ASSIGNED TASK: Copy every line of the data that contains the string "องแจ".
◆ ◆ ◆ ◆ ◆ ◆ ◆
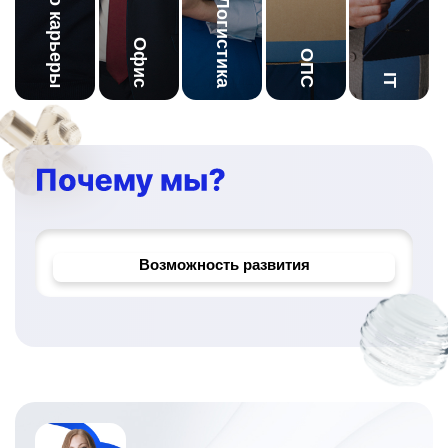
Начало карьеры
Логистика
Офис
ОПС
IT
Корпоративное обучение
Надёжный работодатель
Возможность развития
Уникальные проекты и задачи
Официальное трудоустройство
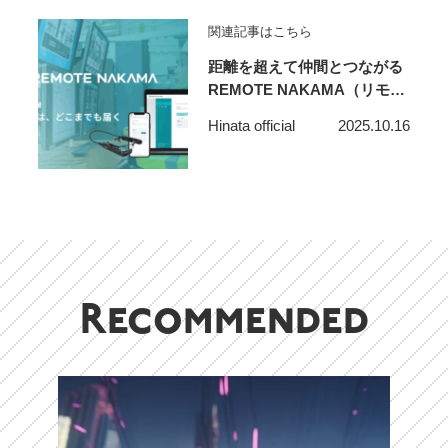
関連記事はこちら
距離を超えて仲間とつながる
REMOTE NAKAMA（リモー
トナカマ）で、時代の先をゆ
Hinata official
2025.10.16
くコミュニケーション
Recommended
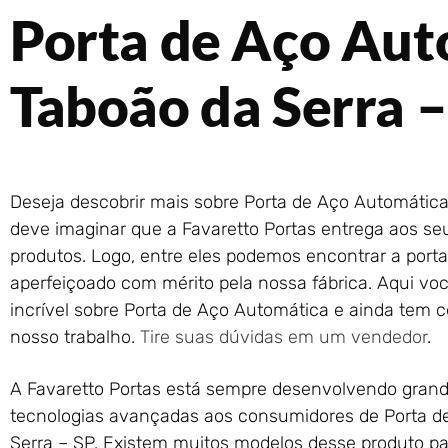
Porta de Aço Au
Taboão da Serra –
Deseja descobrir mais sobre Porta de Aço Automática
deve imaginar que a Favaretto Portas entrega aos seus
produtos. Logo, entre eles podemos encontrar a porta
aperfeiçoado com mérito pela nossa fábrica. Aqui vo
incrível sobre Porta de Aço Automática e ainda tem ce
nosso trabalho.
Tire suas dúvidas em um vendedor
.
A Favaretto Portas está sempre desenvolvendo gran
tecnologias avançadas aos consumidores de Porta 
Serra – SP. Existem muitos modelos desse produto pa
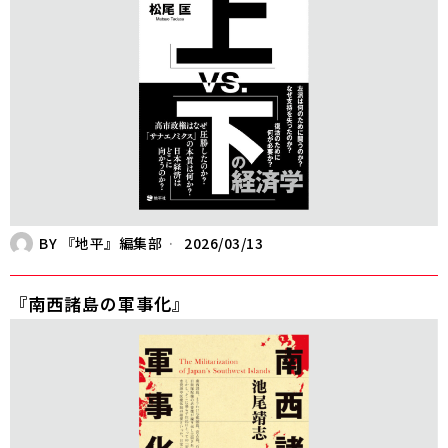
BY
『地平』編集部
2026/03/13
『南西諸島の軍事化』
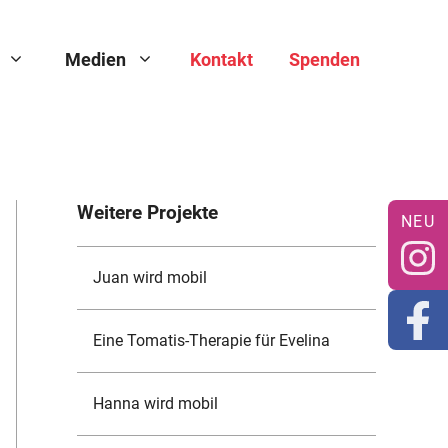
Medien
Kontakt
Spenden
Weitere Projekte
Juan wird mobil
Eine Tomatis-Therapie für Evelina
Hanna wird mobil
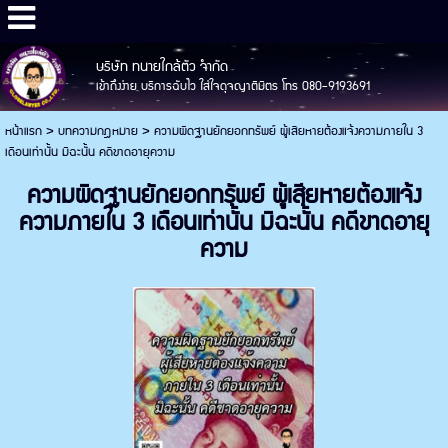
บริษัท ทนายใกล้ตัว จำกัด
เข้าถึงง่าย บริการฉับไว ใส่ใจดุจญาติมิตร โทร 080-9193691
หน้าแรก
>
บทความกฎหมาย
>
ความผิดฐานยักยอกทรัพย์ ผู้เสียหายต้องแจ้งความภายใน 3
เดือนเท่านั้น มิฉะนั้น คดีขาดอายุความ
ความผิดฐานยักยอกทรัพย์ ผู้เสียหายต้องแจ้ง
ความภายใน 3 เดือนเท่านั้น มิฉะนั้น คดีขาดอายุ
ความ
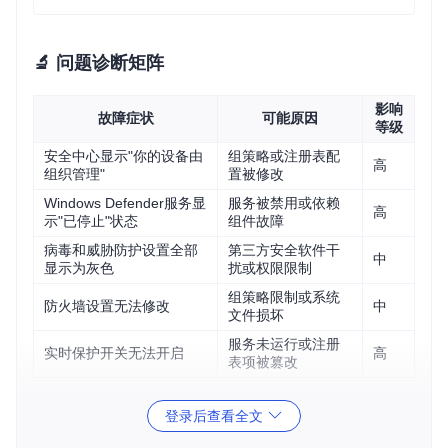
🔬 问题诊断矩阵
影响
故障症状
可能原因
等级
安全中心显示"你的设备由
组策略或注册表配
高
组织管理"
置被修改
Windows Defender服务显
服务被禁用或依赖
高
示"已停止"状态
组件故障
病毒和威胁防护设置全部
第三方安全软件干
中
显示为灰色
扰或权限限制
组策略限制或系统
防火墙设置无法修改
中
文件损坏
服务未运行或注册
实时保护开关无法开启
高
表项被篡改
🔧 分级解决方案
登录后查看全文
◆ ◆ ◆ ◆ ◆ ◆ ◆
OUTPUT BELOW:
ความผิดฐานยักยอกทรัพย์ ผู้เสียหายต้องแจ้งความภายใน 3
ความผิดฐานยักยอกทรัพย์ ผู้เสียหายต้องแจ้ง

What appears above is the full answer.